Re: Freebsd 14.3 wired memory custom or generic kernel

From: Kun <kunn_at_yaani.com>
Date: Mon, 08 Sep 2025 18:57:42 UTC
so,


du(1) is "the on-disk size" (the amount of physical storage space the 
.ko file consumes on the disk) (compressed, unlinked ELF file), (a 
storage container)

kldstat(8) is "the in-memory size" (the amount of virtual memory the 
kernel module occupies after it has been loaded into the kernel's adress 
space) (decompressed, linked, running code) , (a running program in 
kernel space)

-.ko file that du(1) reports is compressed,
-kldstat(8) reports decompressed code (if it was compressed).
-kldstat(8) linker performs neccesary relocations (adjusting memory 
addresses so the code runs correctly at its loaded location, allocates 
memory for the module's code and data segments within the kernel's 
memory space).
-in short kldstat(8) shows the size of the decompressed, relocated, and 
loaded module in RAM. it reports the runtime memory footprint ?  (in 
short it is a process of kernel's packing (du(1)'s reporting) and 
loading (kldstat(8)'s reporting) process ?)

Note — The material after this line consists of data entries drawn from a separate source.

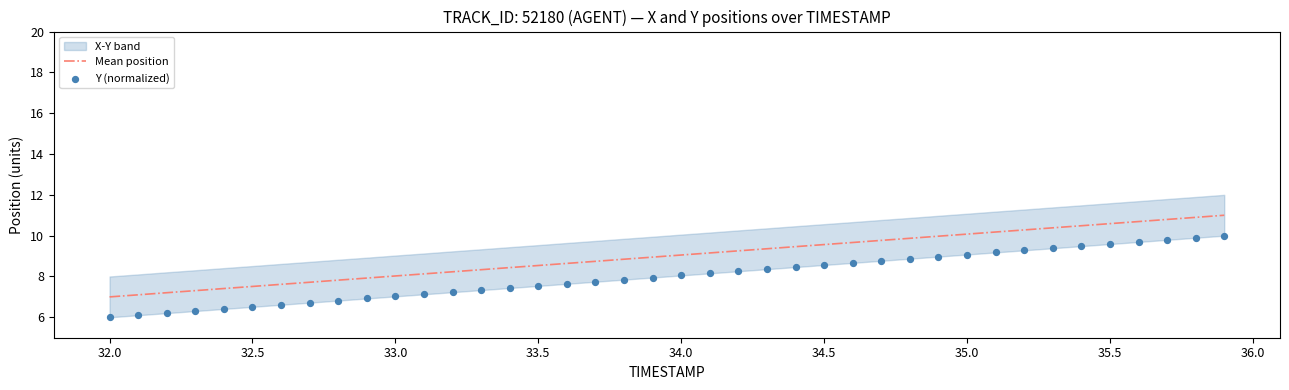

What is the maximum value for Mean position?

11.0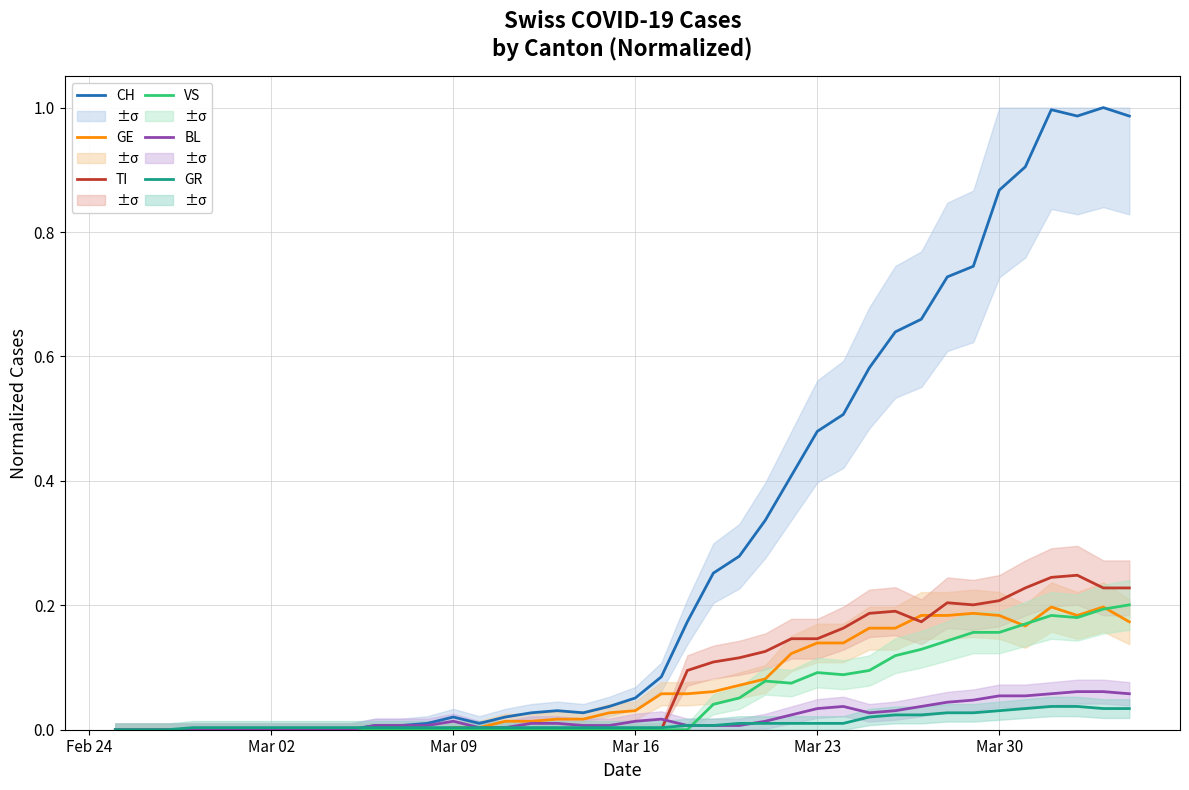

Does the chart display data point markers on the line(s)?

No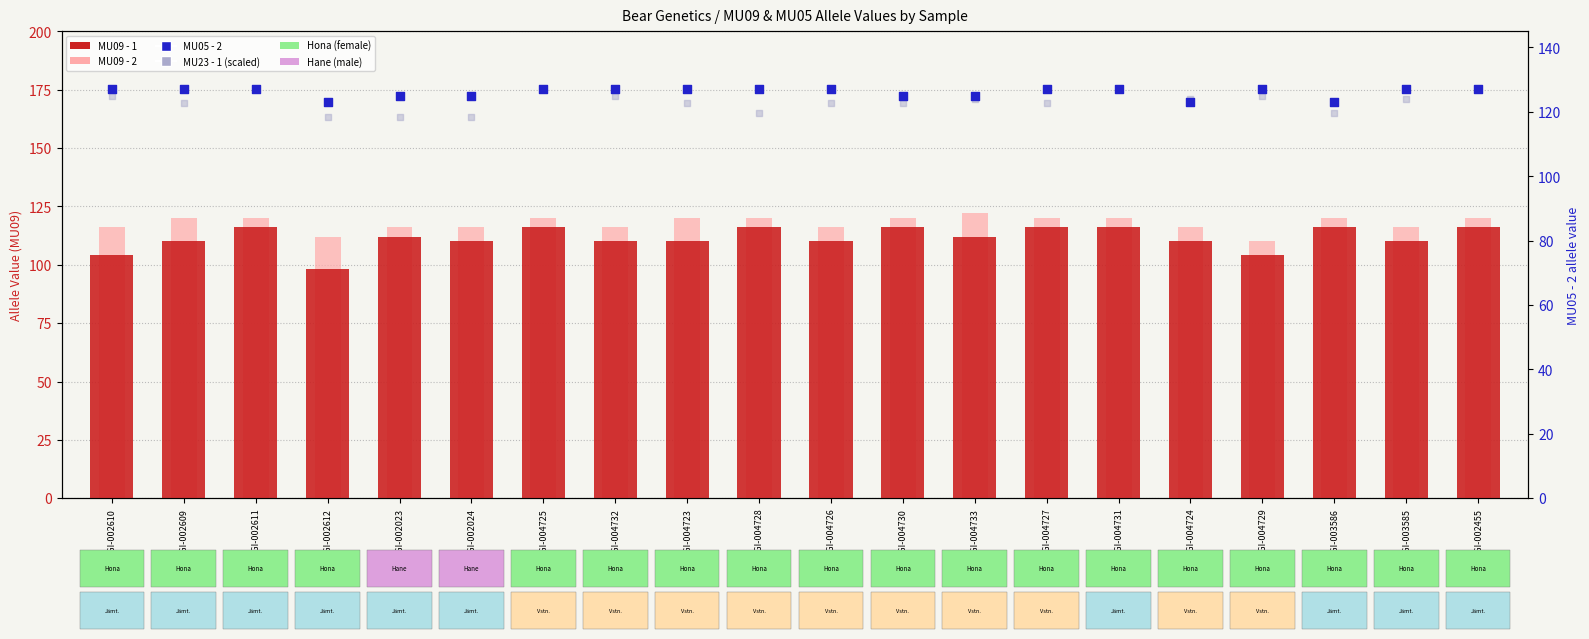

Which series contains the lowest Y value?

MU09 - 1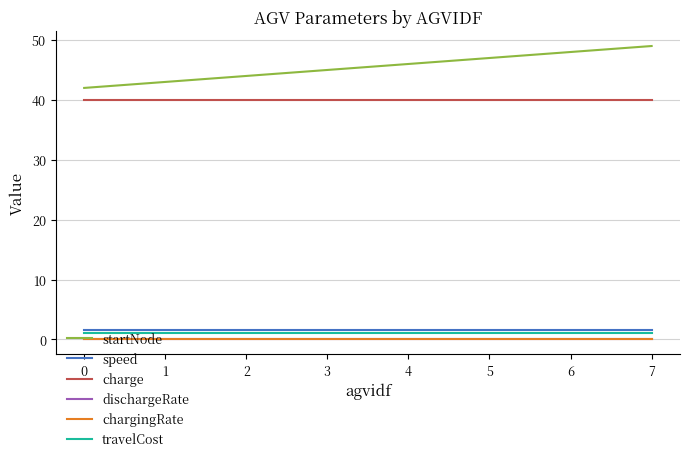

Does the chart have visible grid lines?

Yes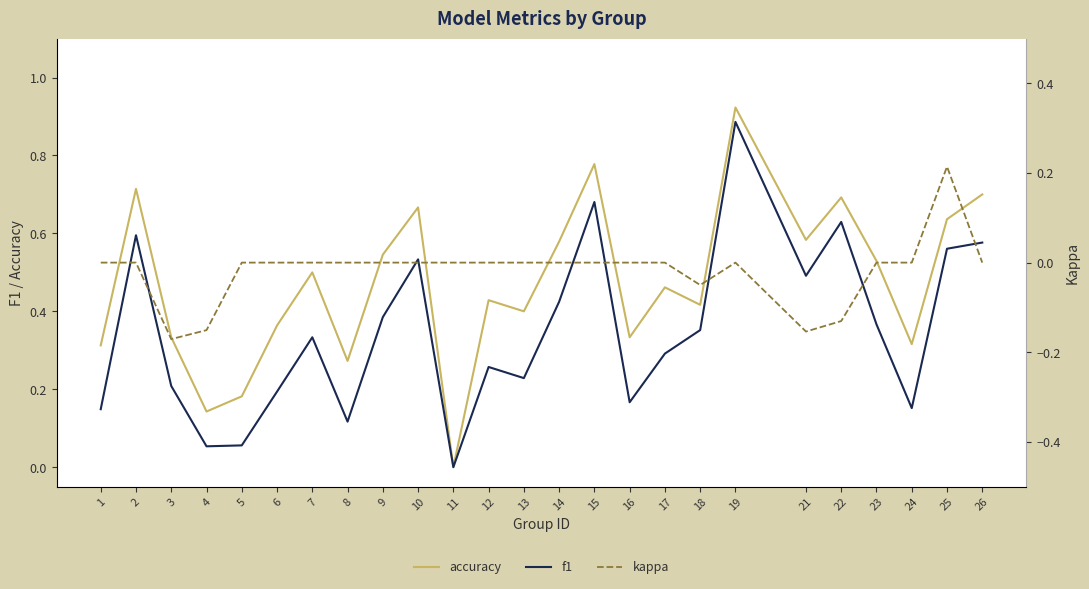

Reading left to right, transcribe all the data shown in this chart.

accuracy: 1=0.3	2=0.7	3=0.3	4=0.1	5=0.2	6=0.4	7=0.5	8=0.3	9=0.5	10=0.7	11=0.0	12=0.4	13=0.4	14=0.6	15=0.8	16=0.3	17=0.5	18=0.4	19=0.9	21=0.6	22=0.7	23=0.5	24=0.3	25=0.6	26=0.7
f1: 1=0.1	2=0.6	3=0.2	4=0.1	5=0.1	6=0.2	7=0.3	8=0.1	9=0.4	10=0.5	11=0.0	12=0.3	13=0.2	14=0.4	15=0.7	16=0.2	17=0.3	18=0.4	19=0.9	21=0.5	22=0.6	23=0.4	24=0.2	25=0.6	26=0.6
kappa: 1=0.0	2=0.0	3=-0.2	4=-0.2	5=0.0	6=0.0	7=0.0	8=0.0	9=0.0	10=0.0	11=0.0	12=0.0	13=0.0	14=0.0	15=0.0	16=0.0	17=0.0	18=-0.1	19=0.0	21=-0.2	22=-0.1	23=0.0	24=0.0	25=0.2	26=0.0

it this thinking of mine is correct regarding this matter ? (this is 
what i understood of your reply (kernel file has its own storage format, 
source data for kernel image in memory that has another format)


thank you



On 9/8/25 8:24 AM, Eugene Grosbein wrote:
> 08.09.2025 6:42, Kun пишет:
>> i see, majority of all that 120mb wired memory is triangle of virtual memory, buffer and cache as it seems to be.
>>
>> what bothered me was even with generic kernel wired memory was 120mb, and even with a 15MB sized kernel , wired memory was 120mb.
>>
>> thank you for your guidance and help :)
>>
>> ========================================================================
>>
>> if its possible, could you also comment on "Regarding the fact that kldstat(8) and du(1) on kernel file report different sizes"
> 
> Why should it report same size? Kernel file has its own storage format, just some source data
> for kernel image in memory that has another format.